Burning buildings, people running for their lives and chaos – Shane Bair’s descriptions are that of a war-ravaged city, but he’s only one province away as one of many firefighters working to battle the uncontrolled blaze consuming Fort McMurray.
Bair is the platoon chief for Lac La Biche county fire and rescue. He makes his home in Alberta, but is a band member of the Muskoday First Nation outside of Prince Albert.
Bair described his time in the northern Alberta city as ‘heartbreaking’. Each day, he’s watched people lose everything they have. But the wildfires take swiftly and indiscriminately; he witnessed a six-storey apartment building burn to the ground in 15 minutes.
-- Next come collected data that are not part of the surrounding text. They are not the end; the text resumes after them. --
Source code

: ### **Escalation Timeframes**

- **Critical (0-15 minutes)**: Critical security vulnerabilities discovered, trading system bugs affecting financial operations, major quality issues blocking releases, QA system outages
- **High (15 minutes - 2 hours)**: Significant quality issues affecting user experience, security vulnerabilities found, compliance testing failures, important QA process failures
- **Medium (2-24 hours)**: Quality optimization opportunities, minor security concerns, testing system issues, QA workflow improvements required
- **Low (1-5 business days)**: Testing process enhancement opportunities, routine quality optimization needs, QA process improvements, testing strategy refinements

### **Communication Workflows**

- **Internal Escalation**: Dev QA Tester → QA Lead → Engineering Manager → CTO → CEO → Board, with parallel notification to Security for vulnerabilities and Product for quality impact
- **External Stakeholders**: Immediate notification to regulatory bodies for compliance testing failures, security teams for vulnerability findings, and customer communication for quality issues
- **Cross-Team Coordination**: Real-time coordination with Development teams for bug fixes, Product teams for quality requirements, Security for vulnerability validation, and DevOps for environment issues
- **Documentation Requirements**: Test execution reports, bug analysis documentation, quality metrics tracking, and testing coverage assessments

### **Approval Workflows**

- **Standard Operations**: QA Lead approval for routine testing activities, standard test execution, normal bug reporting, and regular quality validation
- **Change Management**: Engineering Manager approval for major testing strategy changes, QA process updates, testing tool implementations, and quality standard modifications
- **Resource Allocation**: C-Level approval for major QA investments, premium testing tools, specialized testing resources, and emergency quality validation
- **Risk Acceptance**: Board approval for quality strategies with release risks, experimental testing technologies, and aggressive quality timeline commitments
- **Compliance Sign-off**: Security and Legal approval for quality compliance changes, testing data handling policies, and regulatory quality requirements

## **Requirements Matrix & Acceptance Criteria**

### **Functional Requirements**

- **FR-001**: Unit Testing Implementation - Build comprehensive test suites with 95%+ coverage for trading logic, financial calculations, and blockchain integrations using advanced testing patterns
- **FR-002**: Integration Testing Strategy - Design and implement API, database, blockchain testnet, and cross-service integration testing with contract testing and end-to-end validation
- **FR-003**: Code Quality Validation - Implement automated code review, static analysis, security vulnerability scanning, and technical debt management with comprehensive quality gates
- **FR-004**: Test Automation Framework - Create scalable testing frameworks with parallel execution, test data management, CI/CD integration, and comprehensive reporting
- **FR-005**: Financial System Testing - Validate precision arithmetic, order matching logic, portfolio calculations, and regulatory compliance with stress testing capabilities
“It’s like a war zone. Almost every community you go into … it’s complete devastation, all you see is cement foundations and burnt out cars and campers,” Bair said, calling the images “surreal”.
“In one community … there’s 12 homes and the legion. That’s it,” he said.
He has been in Fort McMurray since Tuesday, May 3 fighting the blaze nearly around the clock. He woke up Friday at 3 p.m. after working a nearly 24-hour shift the day before. Before that was a nine-hour shift, two hours of sleep, then back to work again.
“The first night we were here, we had to sleep on a cement floor. All the cots were used. There were thin little fleece blankets, no pillows,” Bair said.
The hard work caught up to him, the firefighter explained between coughs, apologizing saying “there’s been a lot of smoke here the last couple of days.”
Despite the struggles, his mission in the fire zone is one of prevention. Bair and his crew make any available attempts to stop the fire from spreading which includes dousing buildings with water.
The first day Bair arrived he remembered the riverbanks “aglow” with flames.
“Everywhere you look there’s just fire,” he said. “Whole streets of houses are going up at once.”
Bair said the inferno itself is responding to firefighters’ efforts as if it were a battle, adding the flames’ ability to bounce back looks as if the blaze was taunting them.
Bair said most the hydrants in the area have no pressure, adding to the already trying circumstances of his job. There is simply too much strain on the system, especially in higher elevation neighbourhoods where water pressure might be poor to begin with.
“We’re shuttling water with tanker trucks,” he said estimating the water is coming from six kilometres away.
While his job is difficult, the gravity of the situation is not lost on Bair. The “structures” he puts out are not merely cement and timber.
“In the back of your mind you know exactly what’s going on and you’re trying your best. It’s disappointing, demoralizing and heartbreaking that you can’t do more. You’re watching these apartment buildings, hotels, businesses, homes just burst into flames,” he said.
Bair asked anyone with the means to give to evacuees any way they could.
The wildfires in and around Fort McMurray have overtaken 100,000 hectares of land; roughly seven times the size of Regina, Sask. Nearly 90,000 people have been forced from their homes after a mandatory evacuation was ordered earlier this week.